**WORK REQUIRED**
Before copying, remove every picture, and then repeat all entries below precisely as written.
*** DATA TO USE
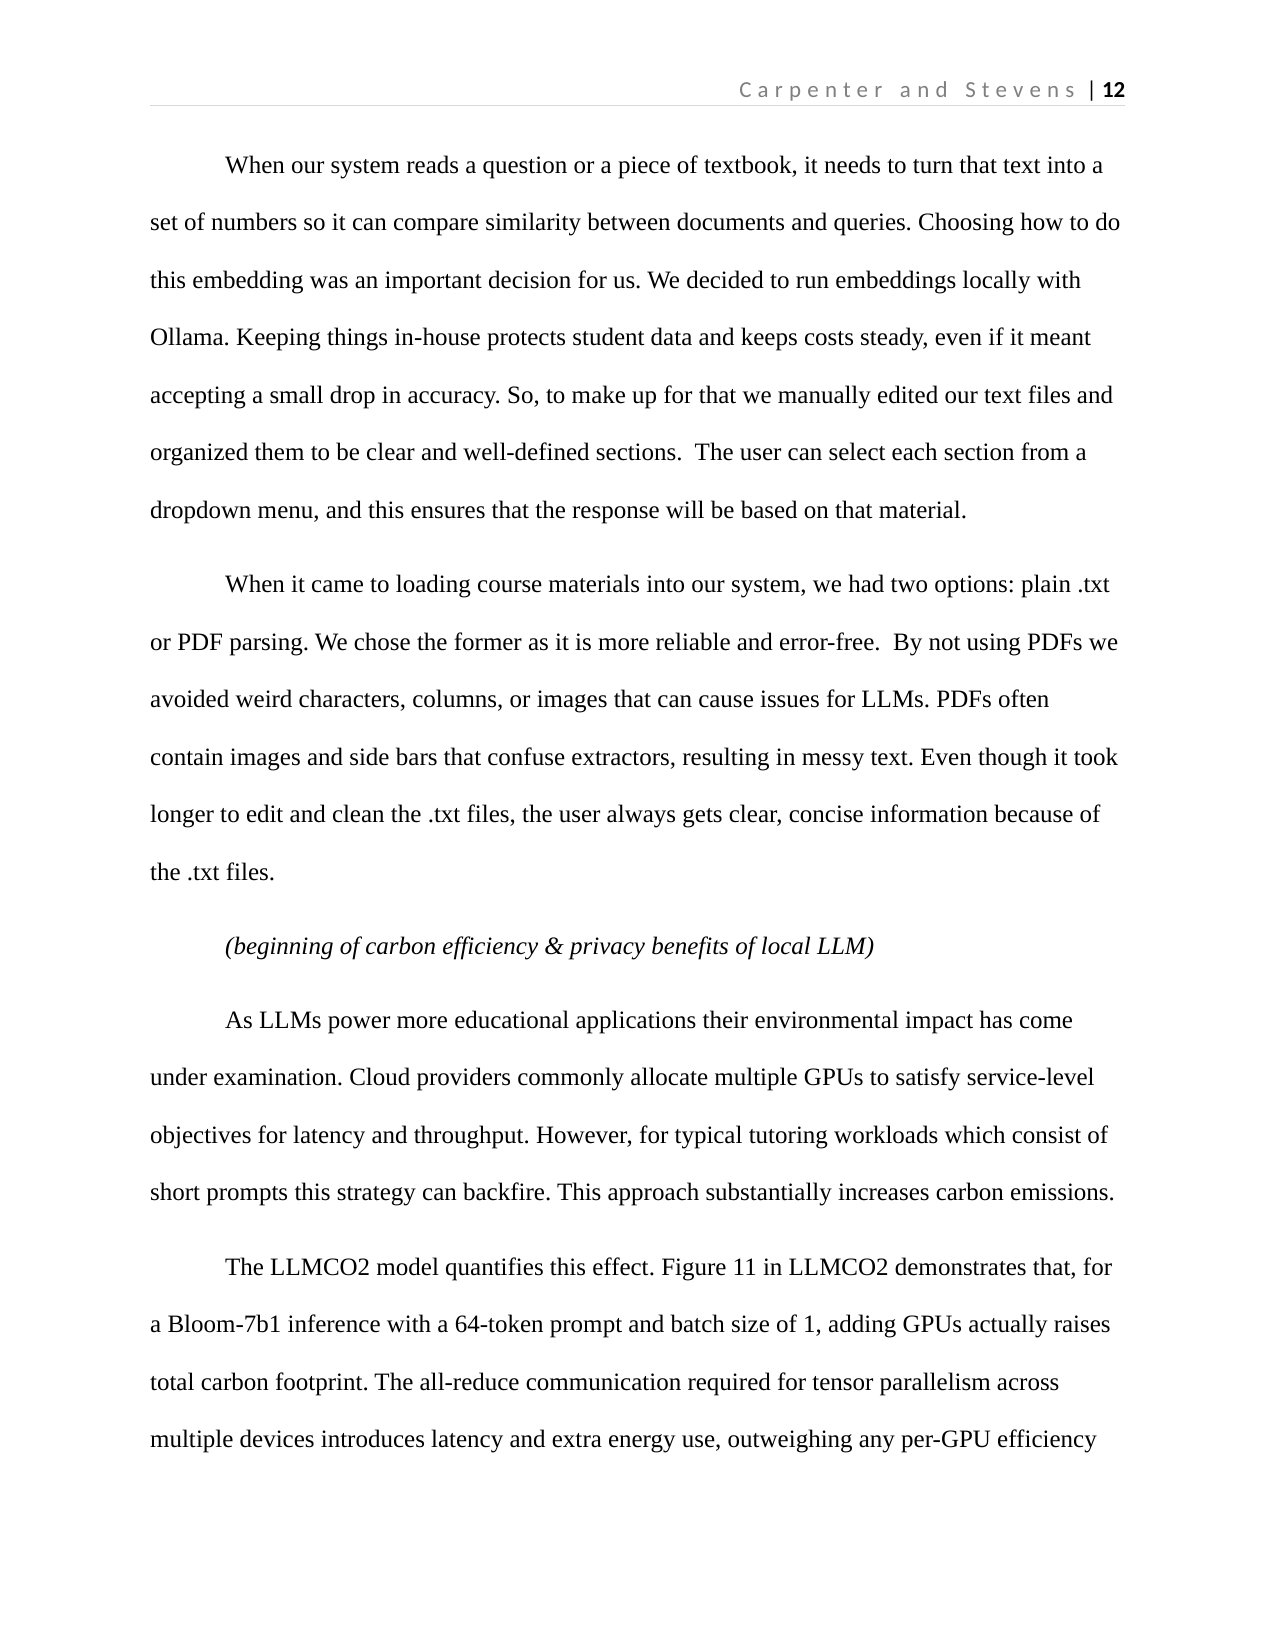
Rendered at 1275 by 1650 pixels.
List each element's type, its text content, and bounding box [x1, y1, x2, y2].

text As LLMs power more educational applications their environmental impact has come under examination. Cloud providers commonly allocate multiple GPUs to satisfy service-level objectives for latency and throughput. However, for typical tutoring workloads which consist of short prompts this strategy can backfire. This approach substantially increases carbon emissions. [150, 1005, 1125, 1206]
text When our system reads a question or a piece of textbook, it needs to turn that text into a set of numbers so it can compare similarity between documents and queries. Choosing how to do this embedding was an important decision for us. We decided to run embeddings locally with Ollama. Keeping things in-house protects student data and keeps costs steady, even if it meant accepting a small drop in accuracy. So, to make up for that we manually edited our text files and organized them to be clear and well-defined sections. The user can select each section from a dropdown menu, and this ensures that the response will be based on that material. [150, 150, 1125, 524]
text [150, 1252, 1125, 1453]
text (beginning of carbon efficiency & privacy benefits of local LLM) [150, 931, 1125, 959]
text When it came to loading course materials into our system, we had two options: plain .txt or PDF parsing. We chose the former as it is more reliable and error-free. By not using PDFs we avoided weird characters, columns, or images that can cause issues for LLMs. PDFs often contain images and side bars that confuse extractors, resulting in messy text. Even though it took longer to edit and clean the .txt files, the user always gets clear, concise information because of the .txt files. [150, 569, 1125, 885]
******
**ANSWER TO THIS EXERCISE**
Rendered at 1275 by 1650 pixels.
List each element's type, its text content, and bounding box [x1, y1, x2, y2].

text As LLMs power more educational applications their environmental impact has come under examination. Cloud providers commonly allocate multiple GPUs to satisfy service-level objectives for latency and throughput. However, for typical tutoring workloads which consist of short prompts this strategy can backfire. This approach substantially increases carbon emissions. [150, 1005, 1125, 1206]
text When our system reads a question or a piece of textbook, it needs to turn that text into a set of numbers so it can compare similarity between documents and queries. Choosing how to do this embedding was an important decision for us. We decided to run embeddings locally with Ollama. Keeping things in-house protects student data and keeps costs steady, even if it meant accepting a small drop in accuracy. So, to make up for that we manually edited our text files and organized them to be clear and well-defined sections. The user can select each section from a dropdown menu, and this ensures that the response will be based on that material. [150, 150, 1125, 524]
text [150, 1252, 1125, 1453]
text (beginning of carbon efficiency & privacy benefits of local LLM) [150, 931, 1125, 959]
text When it came to loading course materials into our system, we had two options: plain .txt or PDF parsing. We chose the former as it is more reliable and error-free. By not using PDFs we avoided weird characters, columns, or images that can cause issues for LLMs. PDFs often contain images and side bars that confuse extractors, resulting in messy text. Even though it took longer to edit and clean the .txt files, the user always gets clear, concise information because of the .txt files. [150, 569, 1125, 885]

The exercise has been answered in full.